Buruh pabrik yang saya wawancarai pertama kali adalah bapak Samidi, beliau pernah bekerja pada dua perusahaan yang berbeda, yang pertama adalah perusahaan TP yang bergerak di bidang pembuatan meubel selama 6 tahun, ketika bapak Samidi bekerja disini belum diterapkan adanya sistem outsourcing. Baru pada perusahaan yang kedua yaitu CA, yang juga bergerak dalam bidang meubel, beliau mendapat pengalaman bekerja sebagai buruh kontrak selama 4 tahun
Dari penuturan bapak Samidi terdapat perbedaan yang jelas antara buruh tetap dengan buruh kontrak, buruh kontrak mendapatkan perpanjangan kontrak setiap 6 bulan sekali dengan upah hanya standar UMR yang dia terima, buruh kontrak tidak mendapatkan tunjangan seperti yang diatur dalam undang-undang, tidak mendapatkan pesangon jika terjadi pemutusan hubungan kerja, dan tidak adanya serikat buruh yang melindungi kepentingan mereka, sehingga para buruh tidak berani untuk menuntut aspirasi dan menuntut kenaikan pendapatan, karena jika berani menuntut akan diberhentikan. Hal ini berbeda ketika bapak Samidi bekerja sebagai buruh tetap di TP, terdapat serikat buruh SPSI yang jika ada masalah, para buruh juga bisa dilibatkan dalam negoisasi dengan para pengusaha. Bapak Samidi juga menjelaskan bahwa di perusahaan CA, keberadaan buruh tetap, bisa dihitung dengan jari, yang mayoritas adalah buruh kontrak.
Wawancara yang kedua kepada Sulis, seorang buruh harian lepas di Pabrik W yang memproduksi alat-alat rumah tangga yang terbuat dari plastik yang dibayar harian sebesar 29 ribu (dibawah UMR). Jadi yang dimaksud dengan buruh harian lepas, sewaktu-waktu dia bisa keluar dari perusahaan atas kehendaknya sendiri, tidak ada kontrak untuk bekerja selama 6 bulan. Dari penuturan Sulis, diketahui mayoritas yang bekerja di Pabrik plastik W adalah buruh harian lepas dan wanita seperti dirinya. Bagi seorang buruh harian lepas, tidak ada pemberian cuti haid ataupun melahirkan yang wajib diberikan oleh perusahaan terhadap buruh wanita. Pemberian cuti hanya diberikan kepada buruh tetap yang jumlahnya sedikit di pabrik itu.

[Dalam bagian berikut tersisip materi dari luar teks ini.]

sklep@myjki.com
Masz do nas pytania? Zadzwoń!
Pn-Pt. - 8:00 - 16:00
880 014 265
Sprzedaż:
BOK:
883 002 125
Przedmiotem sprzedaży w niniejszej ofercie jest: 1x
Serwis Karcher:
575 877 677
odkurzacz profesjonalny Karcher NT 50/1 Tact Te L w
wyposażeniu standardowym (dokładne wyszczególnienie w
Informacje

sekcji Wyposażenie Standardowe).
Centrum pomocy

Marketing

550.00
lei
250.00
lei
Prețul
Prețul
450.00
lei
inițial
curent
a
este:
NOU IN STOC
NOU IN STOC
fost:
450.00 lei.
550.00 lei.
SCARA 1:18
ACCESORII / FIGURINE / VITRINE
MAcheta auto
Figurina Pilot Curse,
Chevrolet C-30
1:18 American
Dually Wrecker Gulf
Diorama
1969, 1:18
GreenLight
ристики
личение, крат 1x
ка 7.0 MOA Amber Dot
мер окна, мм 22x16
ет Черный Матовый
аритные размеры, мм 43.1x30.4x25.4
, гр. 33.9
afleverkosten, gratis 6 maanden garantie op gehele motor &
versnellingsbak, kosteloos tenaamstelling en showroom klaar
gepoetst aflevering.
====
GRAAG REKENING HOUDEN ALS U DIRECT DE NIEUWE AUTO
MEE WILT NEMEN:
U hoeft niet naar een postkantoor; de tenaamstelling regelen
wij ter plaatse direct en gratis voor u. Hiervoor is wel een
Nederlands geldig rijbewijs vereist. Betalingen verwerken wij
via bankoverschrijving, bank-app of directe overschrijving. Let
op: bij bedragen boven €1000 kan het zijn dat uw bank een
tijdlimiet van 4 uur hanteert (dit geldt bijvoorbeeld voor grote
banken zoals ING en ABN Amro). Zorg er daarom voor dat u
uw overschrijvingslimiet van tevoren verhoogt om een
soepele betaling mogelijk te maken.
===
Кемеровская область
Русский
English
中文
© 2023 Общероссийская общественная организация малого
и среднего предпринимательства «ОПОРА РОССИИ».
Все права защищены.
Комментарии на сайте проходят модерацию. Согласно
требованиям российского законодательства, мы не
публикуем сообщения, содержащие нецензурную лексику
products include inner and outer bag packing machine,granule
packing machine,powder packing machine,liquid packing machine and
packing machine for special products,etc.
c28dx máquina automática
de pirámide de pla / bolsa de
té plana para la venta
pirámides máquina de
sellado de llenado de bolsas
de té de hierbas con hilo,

Dalam pemberian upah terlihat ada ketimpangan antara upah yang mereka terima dibandingkan biaya kebutuhan hidup para buruh. Bapak Samidi yang mendapatkan upah UMR sekitar 1juta setiap bulan harus menghidupi dirinya, istri, serta ketiga anaknya. Jadi setiap bulan masing-masing dari mereka mendapatkan uang sekitar 200 ribu untuk biaya hidup. Sementara Sulis yang hanya mendapatkan upah perhari 29 ribu, dalam sebulan dia mendapat 181 ribu. Dengan pendapatan yang kecil tentunya tidak bisa menjamin kesejahteraan mereka, karena upah yang mereka terima digunakan untuk makan, bayar kos, dan yang lainnya.
KESIMPULAN
UU ketenagakerjaan tahun 2003 telah menjamin hak-hak yang selayaknya diterima oleh buruh, tetapi dengan adanya pasal 64 di dalam UU ketenagakerjaan itu melegalkan perekrutan buruh dengan sistem outsourcing, perusahaan memanfaatkan sistem ini untuk mendapatkan biaya tanaga kerja/buruh yang murah.

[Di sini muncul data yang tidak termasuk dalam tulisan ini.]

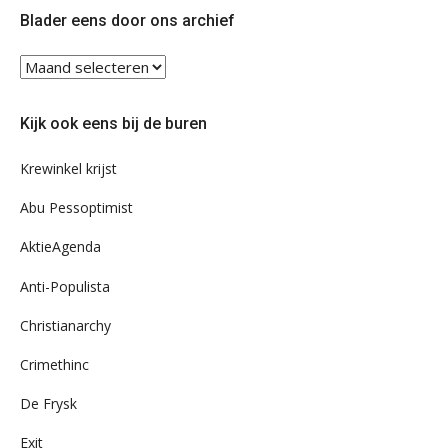
Twitter
Facebook
Blader eens door ons archief
Blader
eens
door
Kijk ook eens bij de buren
ons
archief
Krewinkel krijst
Abu Pessoptimist
AktieAgenda
Anti-Populista
Christianarchy
Crimethinc
De Frysk
Exit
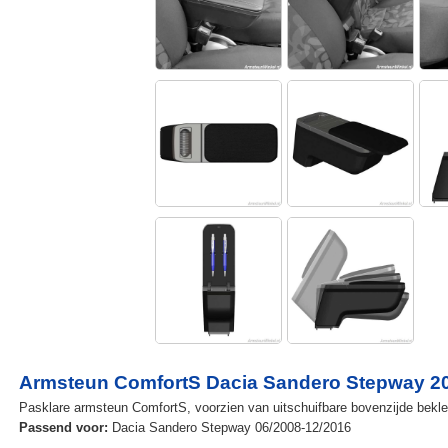
Armsteun ComfortS Dacia Sandero Stepway 2
Pasklare armsteun ComfortS, voorzien van uitschuifbare bovenzijde beklee
Passend voor:
Dacia Sandero Stepway 06/2008-12/2016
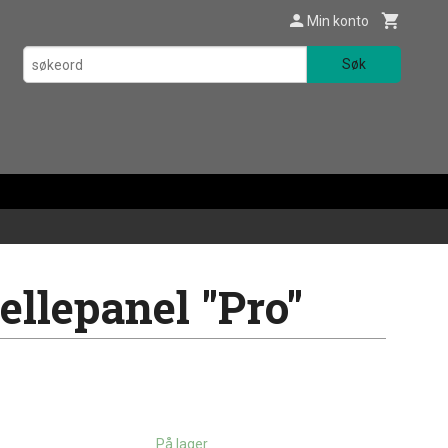
Min konto
Søk
ellepanel "Pro"
På lager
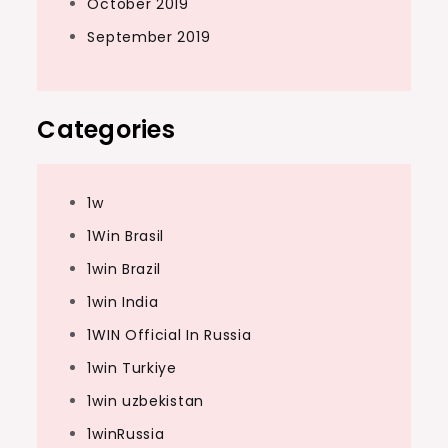
October 2019
September 2019
Categories
1w
1Win Brasil
1win Brazil
1win India
1WIN Official In Russia
1win Turkiye
1win uzbekistan
1winRussia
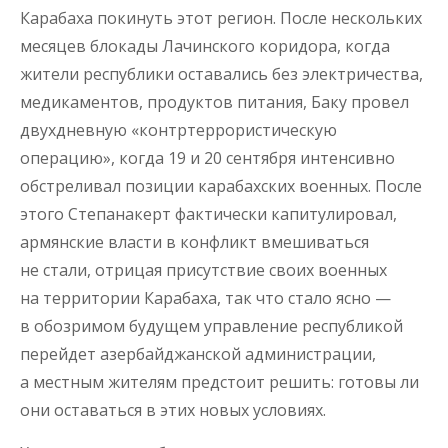
Карабаха покинуть этот регион. После нескольких
месяцев блокады Лачинского коридора, когда
жители республики оставались без электричества,
медикаментов, продуктов питания, Баку провел
двухдневную «контртеррористическую
операцию», когда 19 и 20 сентября интенсивно
обстреливал позиции карабахских военных. После
этого Степанакерт фактически капитулировал,
армянские власти в конфликт вмешиваться
не стали, отрицая присутствие своих военных
на территории Карабаха, так что стало ясно —
в обозримом будущем управление республикой
перейдет азербайджанской администрации,
а местным жителям предстоит решить: готовы ли
они оставаться в этих новых условиях.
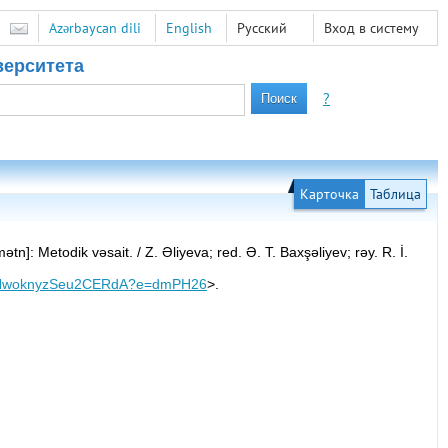
Azərbaycan dili
English
Русский
Вход в систему
верситета
?
Карточка
Таблица
tn]: Metodik vəsait. / Z. Əliyeva; rеd. Ə. T. Baxşəliyev; rəy. R. İ.
Jy6NwoknyzSeu2CERdA?e=dmPH26
>.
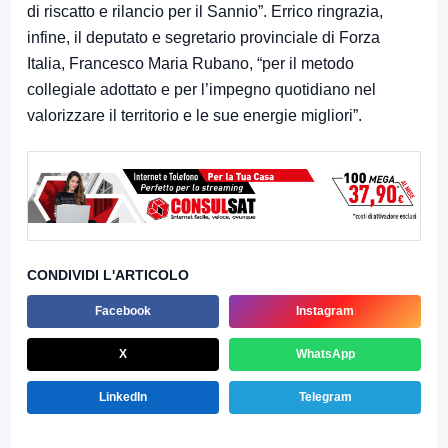
di riscatto e rilancio per il Sannio”. Errico ringrazia,
infine, il deputato e segretario provinciale di Forza
Italia, Francesco Maria Rubano, “per il metodo
collegiale adottato e per l’impegno quotidiano nel
valorizzare il territorio e le sue energie migliori”.
CONDIVIDI L'ARTICOLO
Facebook
Instagram
X
WhatsApp
LinkedIn
Telegram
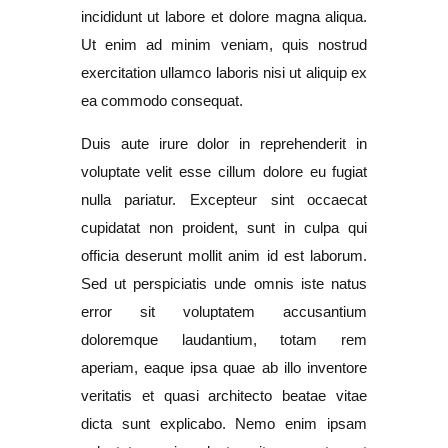
incididunt ut labore et dolore magna aliqua.
Ut enim ad minim veniam, quis nostrud
exercitation ullamco laboris nisi ut aliquip ex
ea commodo consequat.
Duis aute irure dolor in reprehenderit in
voluptate velit esse cillum dolore eu fugiat
nulla pariatur. Excepteur sint occaecat
cupidatat non proident, sunt in culpa qui
officia deserunt mollit anim id est laborum.
Sed ut perspiciatis unde omnis iste natus
error sit voluptatem accusantium
doloremque laudantium, totam rem
aperiam, eaque ipsa quae ab illo inventore
veritatis et quasi architecto beatae vitae
dicta sunt explicabo. Nemo enim ipsam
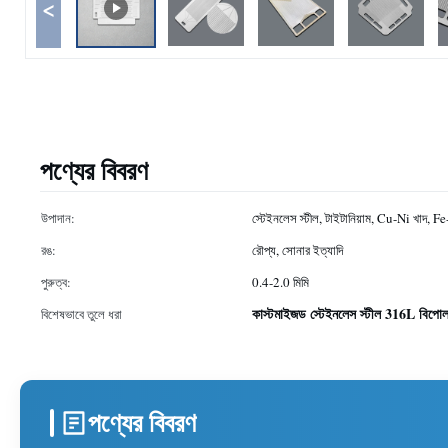
<
পণ্যের বিবরণ
উপাদান:
স্টেইনলেস স্টীল, টাইটানিয়াম, Cu-Ni খাদ, F
রঙ:
রৌপ্য, সোনার ইত্যাদি
পুরুত্ব:
0.4-2.0 মিমি
কাস্টমাইজড স্টেইনলেস স্টীল 316L বিপোল
বিশেষভাবে তুলে ধরা
পণ্যের বিবরণ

Sistem outsourcing sangat merugikan para buruh kontrak dan melanggar hak asasi mereka, pelanggaran ini diantaranya, terdapat diskriminasi atau perlakuan yang berbeda antara buruh tetap dengan buruh kontrak buruh tetap mendapatkan tunjangan, pesangon dan cuti, sementara buruh kontrak tidak bisa mendapatkannya. buruh kontrak tidak bisa mengikuti serikat pekerja, karena status mereka yang hanya pekerja tambahan dari luar. para buruh terpaksa bekerja dengan status buruh kontrak walau dengan upah yang sedikit, karena daya tawar mereka yang lemah tanpa adanya serikat pekerja.